The best drinks to serve on Thanksgiving.

The best drinks to serve on Thanksgiving. Credit: Fotolia

Some guests breeze into Thanksgiving dinner bearing perfectly executed pies. Others — those who, say, might require copious alcohol for the holiday — push through the door with bottles clinking.

I’m in the latter camp. Just as hosts think about food courses, I think in terms of alcohol courses. The drive home notwithstanding, Turkey Day is a chance to foist new bottles on unsuspecting relatives, with the added challenge of giving them something they’ll actually drink (not necessarily wild-yeast cider, as I found out last year).

Here are a few suggestions:



The usual: Sparkling wine or lager

Change it up: Sparkling hard cider

To conjure the vibe of the first Thanksgiving in 1621, break out some hard cider. Ciders love on all types of food, especially cheeses, and are lower in alcohol than wine. For $18, Woodside Cider in Aquebogue will fill growlers with one of its rustic hard ciders; the traditional dry is akin to an apple-y Champagne, and the pineapple cider is zesty and astringent. Wölffer Estate’s No. 139 Dry Rose Cider is a lighter, easy-drinker, and more widely available (about $16 for a four-pack).



The usual: Red blends, merlot, whatever people bring. Sometimes the recently released Beaujolais Nouveau makes an appearance.

Change it up: Gamay-based Beaujalois Nouveau is popular because it’s fresh, cheap and versatile.

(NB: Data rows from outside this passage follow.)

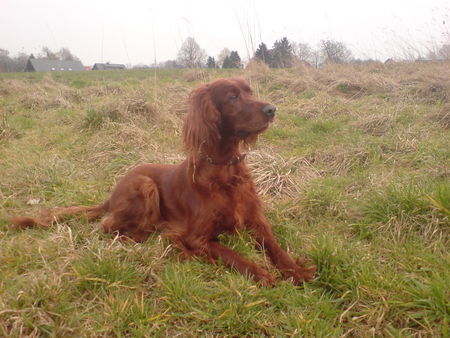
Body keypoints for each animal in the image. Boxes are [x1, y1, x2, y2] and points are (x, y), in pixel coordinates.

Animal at [13, 78, 316, 286]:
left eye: (250, 92)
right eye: (232, 96)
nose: (272, 109)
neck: (224, 170)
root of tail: (111, 195)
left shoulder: (256, 221)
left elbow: (276, 247)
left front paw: (296, 271)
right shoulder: (198, 236)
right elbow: (233, 255)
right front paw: (262, 275)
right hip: (145, 185)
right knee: (109, 226)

For an LI-produced replacement, grab the 2017 Taste Nouveau from Bedell Cellars ($18), a whole-cluster-fermented merlot that’s zippy, super-light and tinged with cranberry flavors; try it slightly chilled. Jamesport Vineyards’ newly released 2015 Estate Syrah ($25) will sate those who like weightier reds. As for whites, Macari Vineyard’s 2016 sauvignon blanc “Life Force” ($28) has enough heft beneath its tropical briskness to match birds, yams and probably most things you might throw at it.



The usual: Coffee, cognac

Change it up: Ice cider or wine

Ice cider, or dessert cider made with apples, is my go-to — this year, it’s Newhall Farm Ice Cider from Vermont (about $33). But any of the Block E dessert wine series from Macari Vineyards, a malty beer such as the Tripel from St. James Brewery, or even some Old Whaler’s Sag Harbor Rum ($35) in a snifter can find their rightful place on the dessert table. And for the pumpkin spice devotee — there’s always at least one — LIV Spirits makes a Sorbetta Pumpkin Pie Liqueur ($22) found at the distillery and elsewhere.

Correction:  An earlier version of this story had an incorrect price for Bedell Cellars' Taste Nouveau.